More recently, the Americans with Disabilities Act was passed (1990). Its passage heightened social awareness. Subsequently, the quality of life for people with disabilities improved. In October 2010, President Barrack Obama signed into law a bill known as Rosa's Law. This law required the terms "mental retardation" and" mentally retarded" be stricken from federal records. These terms were replaced with "intellectual disability" and "individual with an intellectual disability."
All citizens of the United States share the same inalienable rights guaranteed by the U.S. Constitution. This includes citizens with intellectual disabilities. Some examples of these rights are: the right vote, the right to freedom of speech, and the right to marry. In recent years, these rights have been interpreted to include all individuals with intellectual disabilities. Even people with severe intellectual disabilities, have the right to basic freedoms. It means they must have access to the least restrictive housing and education.
In the past, individuals with intellectual disabilities were abused, neglected, and exploited. Today, in the United States, they have the right to be protected from such mistreatment. They also have the right to equal housing and equal employment opportunities. They have the right to safe and comfortable living conditions. They have the right to receive fair wages for work. They also retain the right to privacy. This includes confidential medical records.
If they are to be committed to a hospital against their will, they must be notified of this legal proceeding. This notification must be at least 10 days before the hearing. They have the right to an attorney in this context, even if they cannot afford to pay for one. They have the right to present witnesses on their behalf. They have the right to an appeal. If committed, they have the right to be placed in the least restrictive environment appropriate to their needs and abilities.
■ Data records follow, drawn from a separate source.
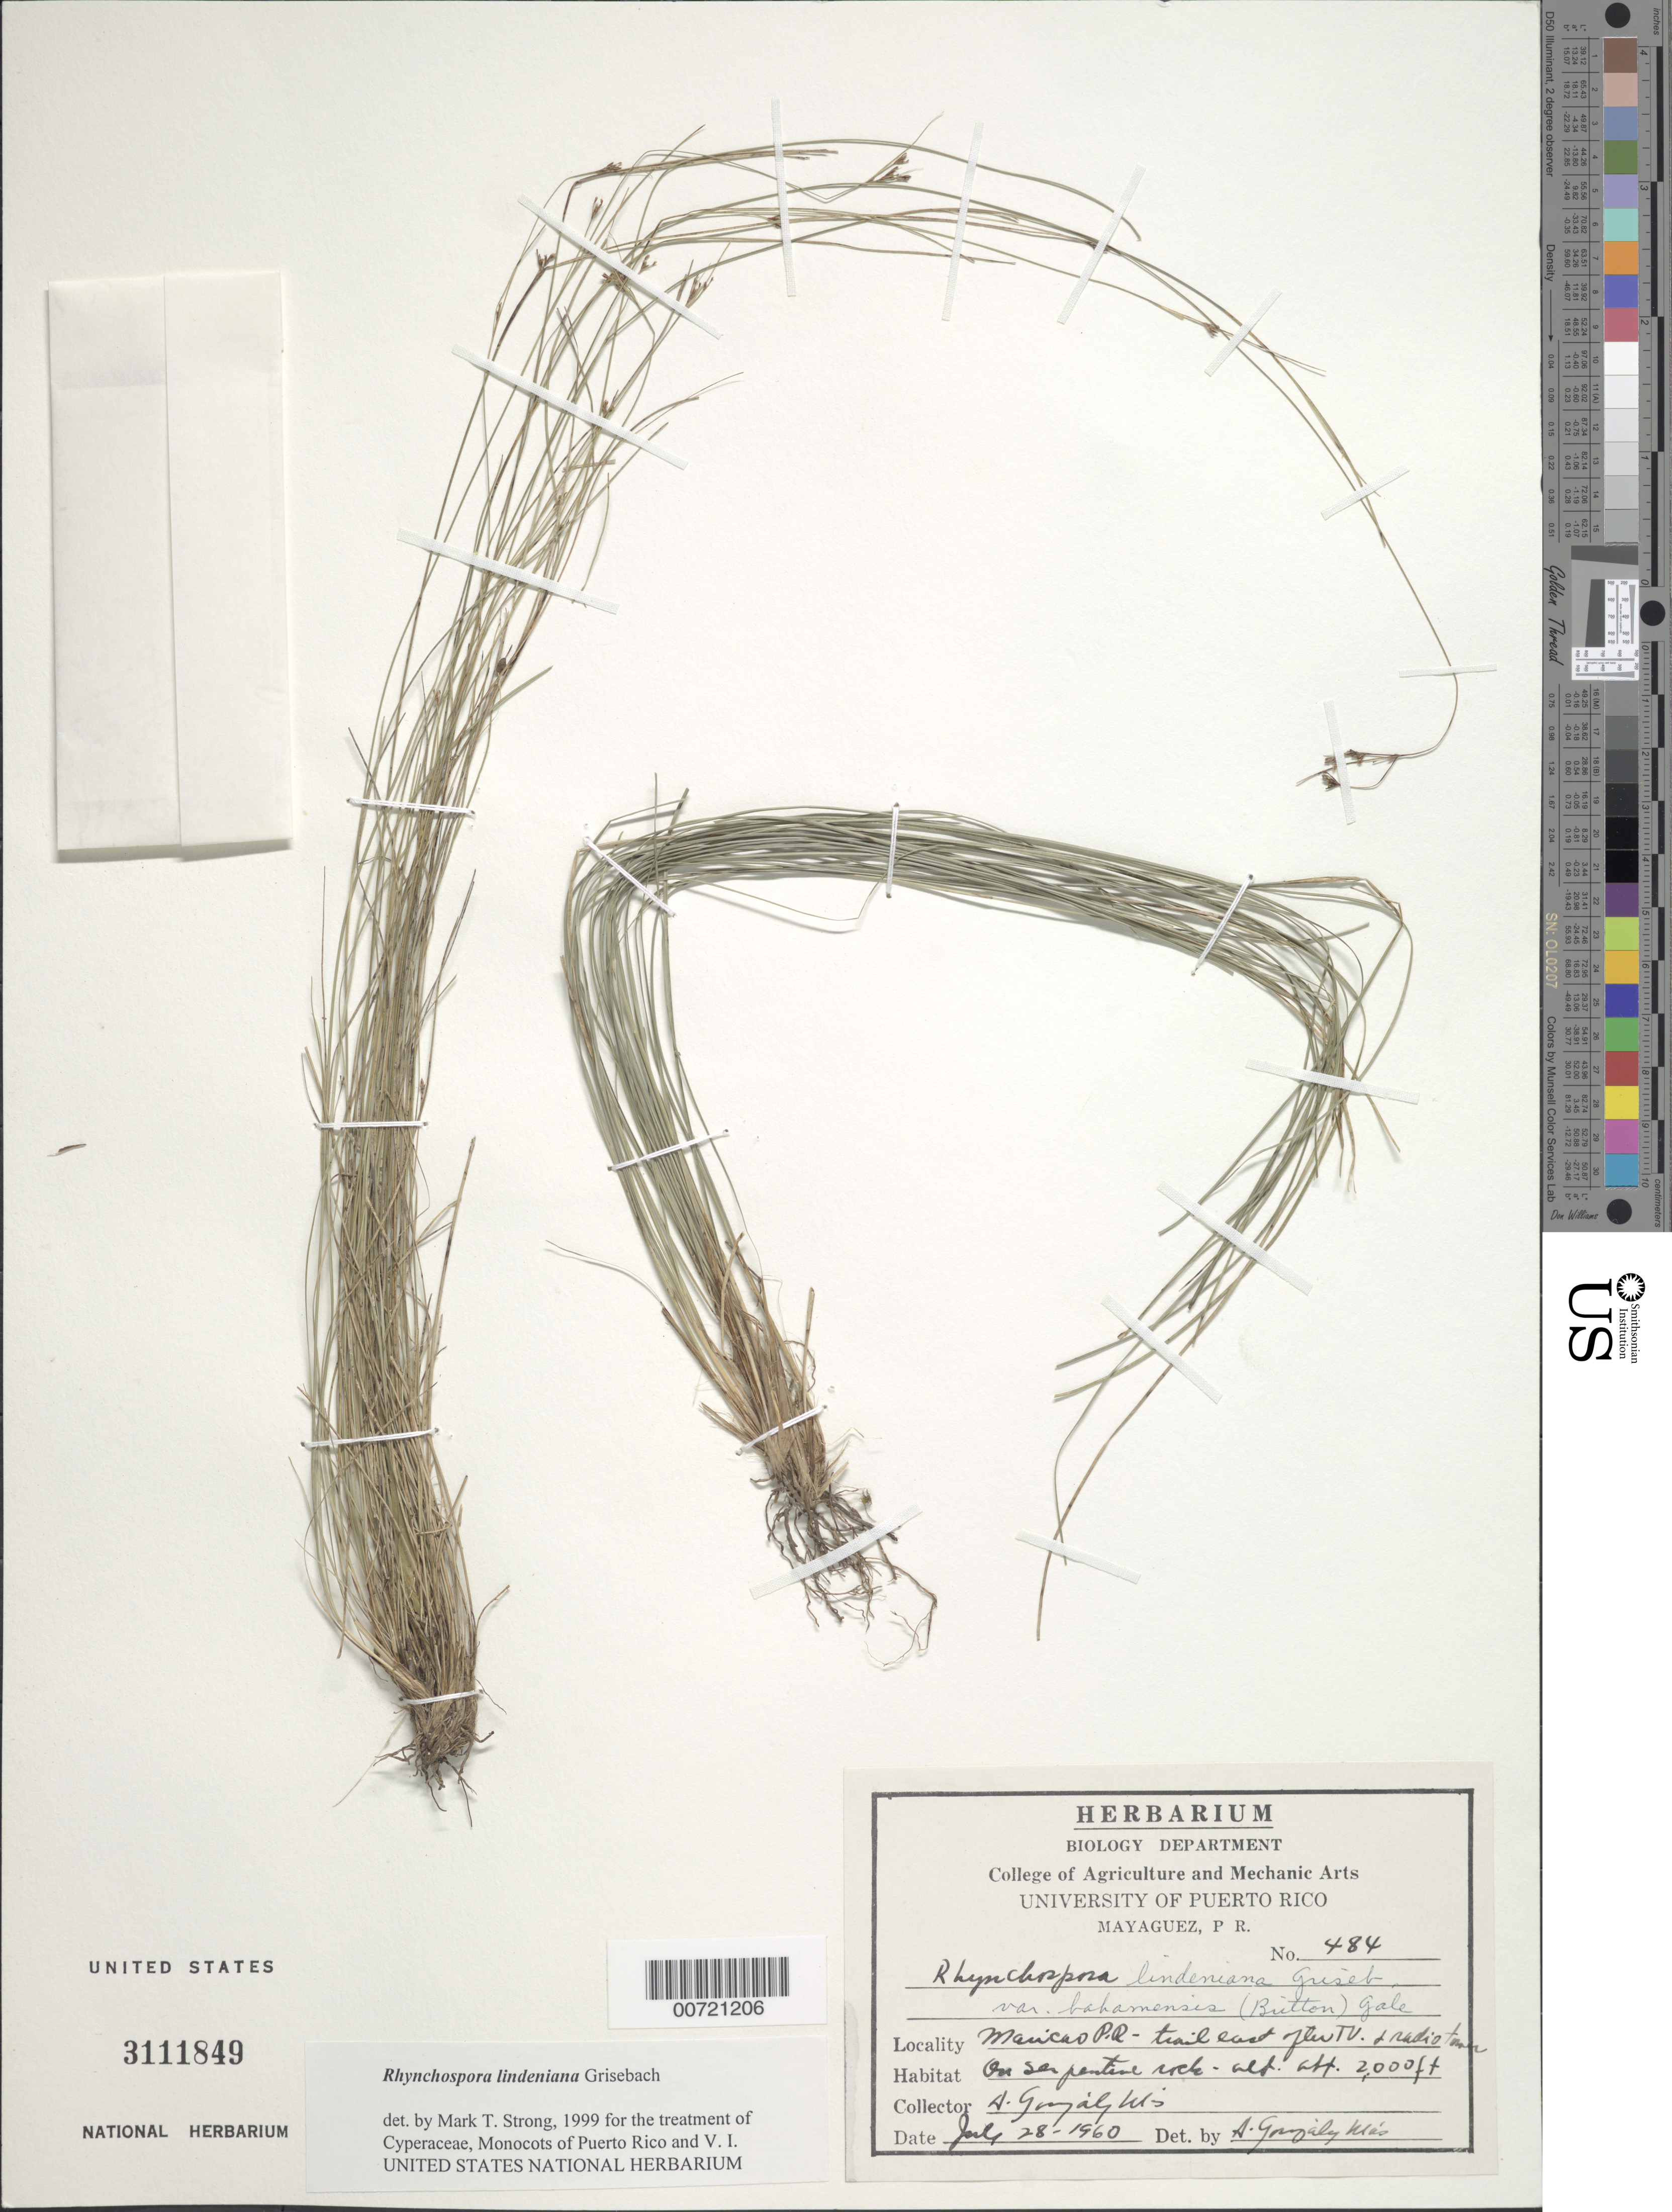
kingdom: Plantae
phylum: Tracheophyta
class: Liliopsida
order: Poales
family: Cyperaceae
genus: Rhynchospora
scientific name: Rhynchospora lindeniana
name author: Griseb.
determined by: Strong, M. T., (US), Smithsonian Institution - National Museum of Natural History (UNITED STATES)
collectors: A. González Más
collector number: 484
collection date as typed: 28 Jul 1960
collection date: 1960-07-28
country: Puerto Rico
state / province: Maricao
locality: Maricao, forest trail E after T.V. and radio tower.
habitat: On serpentine rock along forest trail.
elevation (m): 610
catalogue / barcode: US 3111849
It is not a perfect world. These rights are not always perfectly enforced. However, they are there for the enforcing.
The sociological and technological changes of prior centuries advanced our understanding of ID. We have a better idea of what it is like to live with these disabilities. This is not to say that the stigma has vanished. It has not. These sorts of social changes occur very slowly.
Gradually, people with ID are becoming recognized as people of worth and value. They are entitled to dignity and respect. They are capable of growing and learning. They desire the same things that ordinary citizens do. For most of us, this includes meaningful work; a comfortable and secure home; good friends; and a loving family. When provided with proper supports, skills training, and education, these goals are within their reach. People with ID are now being integrated into many mainstream schools, workplaces, and into their communities. No longer are they marginalized outcasts. Instead, they are valuable, contributing members of society.